Study material |
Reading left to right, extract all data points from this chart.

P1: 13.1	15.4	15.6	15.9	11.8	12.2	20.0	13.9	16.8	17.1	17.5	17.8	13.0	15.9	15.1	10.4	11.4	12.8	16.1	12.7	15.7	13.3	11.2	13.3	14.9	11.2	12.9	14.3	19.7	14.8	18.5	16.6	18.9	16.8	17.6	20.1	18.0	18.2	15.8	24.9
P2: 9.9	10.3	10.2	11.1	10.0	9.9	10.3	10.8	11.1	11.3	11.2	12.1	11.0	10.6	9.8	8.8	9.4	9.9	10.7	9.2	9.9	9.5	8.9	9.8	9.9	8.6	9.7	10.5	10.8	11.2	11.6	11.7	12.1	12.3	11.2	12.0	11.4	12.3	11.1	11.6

* * *

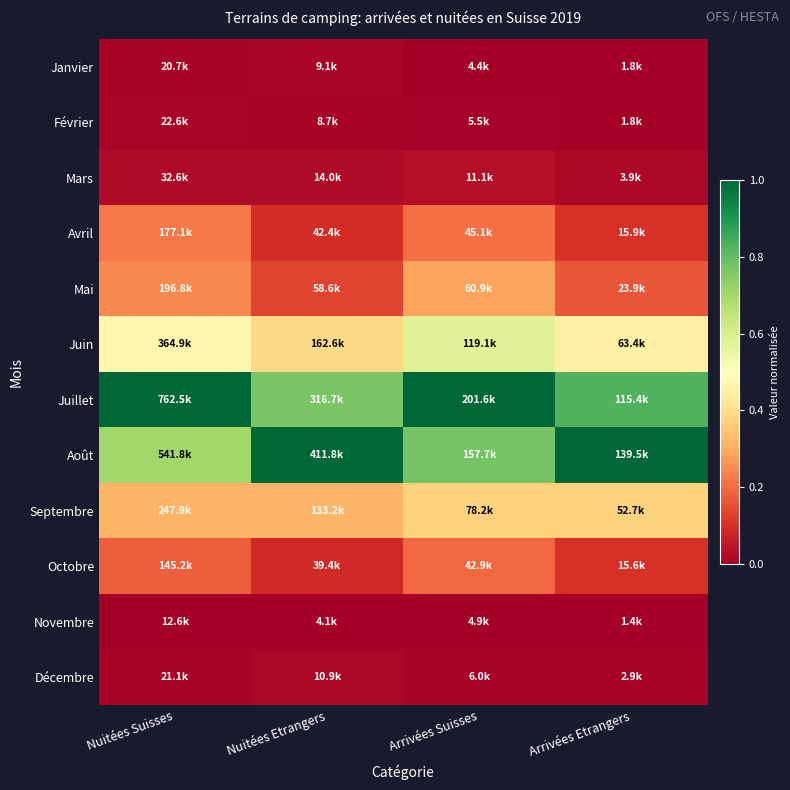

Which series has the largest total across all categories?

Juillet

==

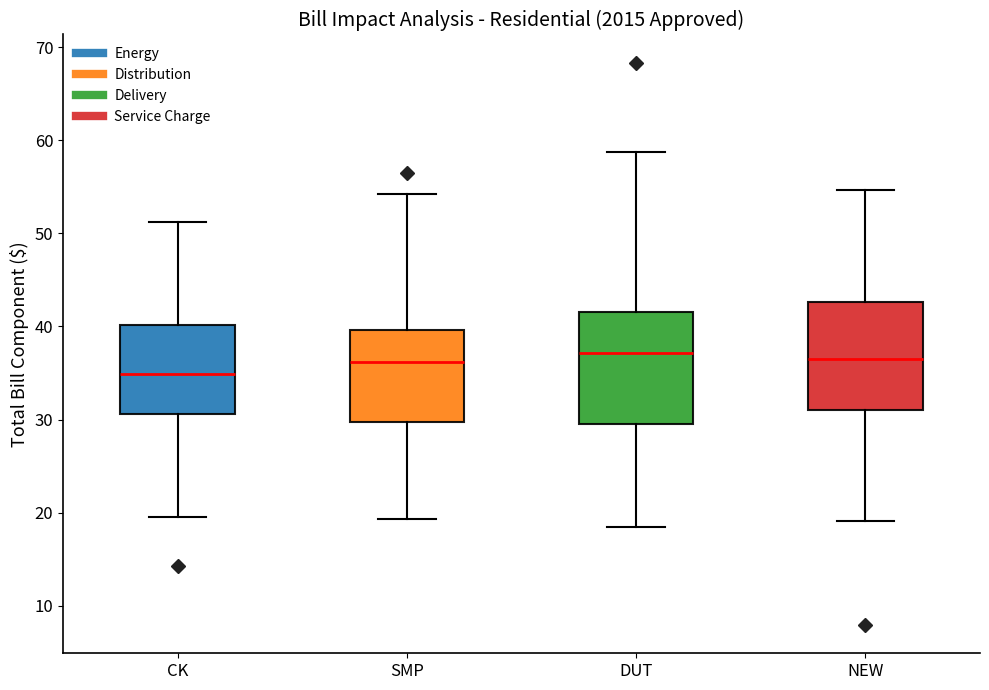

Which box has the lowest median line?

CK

Assigned task |
Please report how many lines in the material above contain the word "Which", giving only the number.

Completed task |
2